Postanowiłam coś napisac, gdyz niektórzy czekają na operację w Opolu, a ja byłam tam operowana wiec mam coś do powiedzenia.
Agachrab mam nadzieję że będziesz operowana w WCM w Opolu przez dr Łątkę ordynatora , polecam szczególnie jego gdyż jest to bez wątpienia specjalista dużej klasy. To własnie On jest prekur***m implantów ruchomych na Polskę i najwięcej w Polsce ich założył. Dla porównania znany i ceniony neurochirurg z Warszawy-Olsztyna (wszyscy wiemy kto) założył tych ruchomych tylko kilka (są to jego osobiste słowa).
Ja byłam operowana w czerwcu 2012 r. i bardzo długo aż do tej pory nie mogę w pełni odzyskać zdrowia. Ale doszłam co mi jest . Byłam badana między innymi przez neurochirurga z Olsztyna polecanego rzez Bognę, który wypowiedział się na temat mojego implantu tak:" nikt lepiej by tego pani nie zrobił". Przy okazji dowiedziałam się ze Opole zaopatruje sie w implanty z tego samego źródła co Olsztyn, a rodzaj implantu i firma z której pochodzi to naprawdę ważna rzecz.

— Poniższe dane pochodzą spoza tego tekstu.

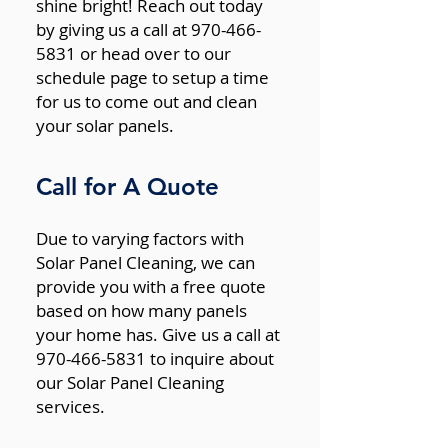
shine bright! Reach out today
by giving us a call at 970-466-
5831 or head over to our
schedule page to setup a time
for us to come out and clean
your solar panels.
Call for A Quote
Due to varying factors with
Solar Panel Cleaning, we can
provide you with a free quote
based on how many panels
your home has. Give us a call at
970-466-5831 to inquire about
our Solar Panel Cleaning
services.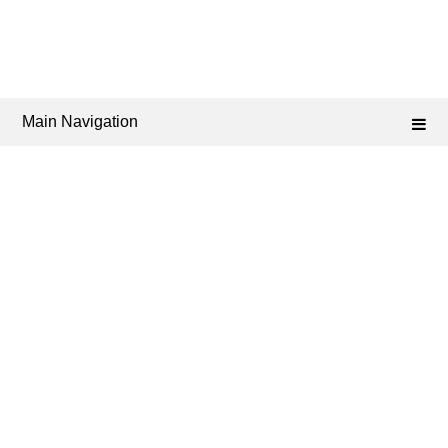
Main Navigation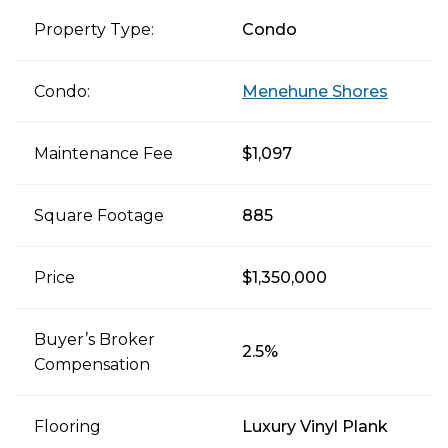
Property Type:
Condo
Condo:
Menehune Shores
Maintenance Fee
$1,097
Square Footage
885
Price
$1,350,000
Buyer’s Broker
2.5%
Compensation
Flooring
Luxury Vinyl Plank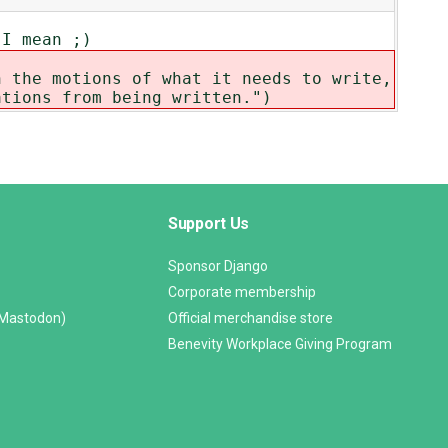
 I mean ;)
h the motions of what it needs to write,
ations from being written.")
Support Us
Sponsor Django
Corporate membership
(Mastodon)
Official merchandise store
Benevity Workplace Giving Program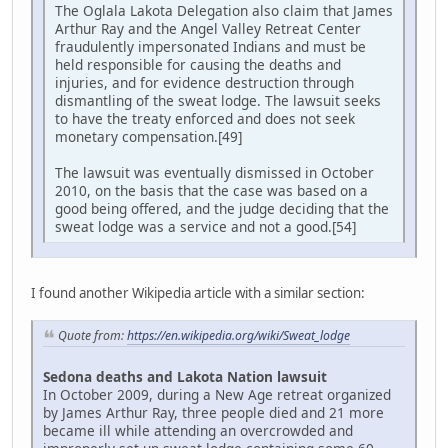
The Oglala Lakota Delegation also claim that James
Arthur Ray and the Angel Valley Retreat Center
fraudulently impersonated Indians and must be
held responsible for causing the deaths and
injuries, and for evidence destruction through
dismantling of the sweat lodge. The lawsuit seeks
to have the treaty enforced and does not seek
monetary compensation.[49]
The lawsuit was eventually dismissed in October
2010, on the basis that the case was based on a
good being offered, and the judge deciding that the
sweat lodge was a service and not a good.[54]
I found another Wikipedia article with a similar section:
Quote from:
https://en.wikipedia.org/wiki/Sweat_lodge
Sedona deaths and Lakota Nation lawsuit
In October 2009, during a New Age retreat organized
by James Arthur Ray, three people died and 21 more
became ill while attending an overcrowded and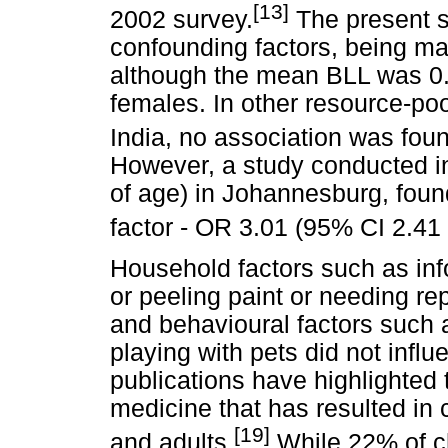
[13]
2002 survey.
The present st
confounding factors, being male
although the mean BLL was 0
females. In other resource-po
India, no association was fo
However, a study conducted in
of age) in Johannesburg, found
factor - OR 3.01 (95% CI 2.41 
Household factors such as inf
or peeling paint or needing re
and behavioural factors such 
playing with pets did not infl
publications have highlighted t
medicine that has resulted in 
[19]
and adults.
While 22% of ch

Jeśli chodzi o moje problemy, powiedziano mi ze o operacji dawno powinnam zapomnieć a przykre objawy które się utrzymują są na poziomie mięśni i ścięgien które kiedyś były zerwane, zrosły się zrobiły się przykurcze i teraz trzeba długo rehabilitować.

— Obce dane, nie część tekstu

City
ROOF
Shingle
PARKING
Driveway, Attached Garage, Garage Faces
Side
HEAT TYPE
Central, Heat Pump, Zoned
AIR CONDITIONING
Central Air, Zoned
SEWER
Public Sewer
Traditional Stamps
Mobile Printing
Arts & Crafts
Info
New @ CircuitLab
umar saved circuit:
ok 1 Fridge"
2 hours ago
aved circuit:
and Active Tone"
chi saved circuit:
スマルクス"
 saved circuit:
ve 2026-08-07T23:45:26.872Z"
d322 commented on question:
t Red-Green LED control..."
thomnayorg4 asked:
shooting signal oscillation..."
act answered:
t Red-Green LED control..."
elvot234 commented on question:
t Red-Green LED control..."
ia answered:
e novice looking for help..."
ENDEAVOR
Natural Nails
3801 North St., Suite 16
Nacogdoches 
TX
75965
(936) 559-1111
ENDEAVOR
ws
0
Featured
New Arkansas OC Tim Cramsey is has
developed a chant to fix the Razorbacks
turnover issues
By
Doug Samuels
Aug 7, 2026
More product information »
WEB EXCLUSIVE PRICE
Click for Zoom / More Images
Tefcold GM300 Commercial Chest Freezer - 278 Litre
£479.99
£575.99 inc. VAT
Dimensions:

wracając do tematu Opola agachrab myślę ze warto powalczyć o operację u ordynatora i o implant ruchomy. jeśli będziesz się kwalifikowała to na pewno doktor taki założy.
Ja po operacji wstałam do toalety zaraz po przebudzeniu, gdyż niestety nie udało mi sie z nocniczkiem więc przy pomocy pielęgniarki doczłapałam do toalety. Kołnierza nie nosiłam wcale, zalecono mi spanie na poduszce rehabilitacyjnej i jak najwiecej spacerowac od razu na drugi dzien po operacji.
W WCM w Opolu są piękne pokoiki dwuosobowe z łazienką. W łazience jest papier toaletowy, mąż jest obecny przed i po operacji.
Moja operacja trwała nieco ponad godzinę, zasnęłam na sali przedoperacyjnej i również tam się obudziłam, w ogóle miałam wrażenie że wszystko trwało chwilę.
Na sali gdzie leżało kilka osób i czekaliśmy aż nas zabiora podszedł do mnie Pan i zapytał czy mi zimno. odpowiedziałam że nie i zamknełam sobie oczy bo zachciało mi się spac. za chwile ktos szarpie mnie za nogę otworzyłam oczy, znowu ten sam Pan, pomyslałam ze będzie pytał czy mi zimno, a On do mnie że jestem po operacji.
pierwsza noc po operacji była dla mnie najgorsza, na drugą wygonili do domu. dostawałam przeciwbólowe dozylnie, bardzo pomagał mi pyralgin.
Nigdy nie nosiam kołnierza, nie wiem od czego to zależy że nie którzy mają, myślę, że od rodzaju implantu oraz od stopnia
dyskopatii. ogólnie rzecz biorąc kołnierz powoduje wiotczenie mięsni szyi.
Mój operator Dr. Łatka zalecił trzy miesiące po operacji, gdy nastąpił u mnie całkowity zrost kostny, cwiczenia na kregosłup które staram sie wykonywać codziennie.
Niestety nie zakwalifikowałam się na implant ruchomy gdyż operację miałam o 7 lat za późno.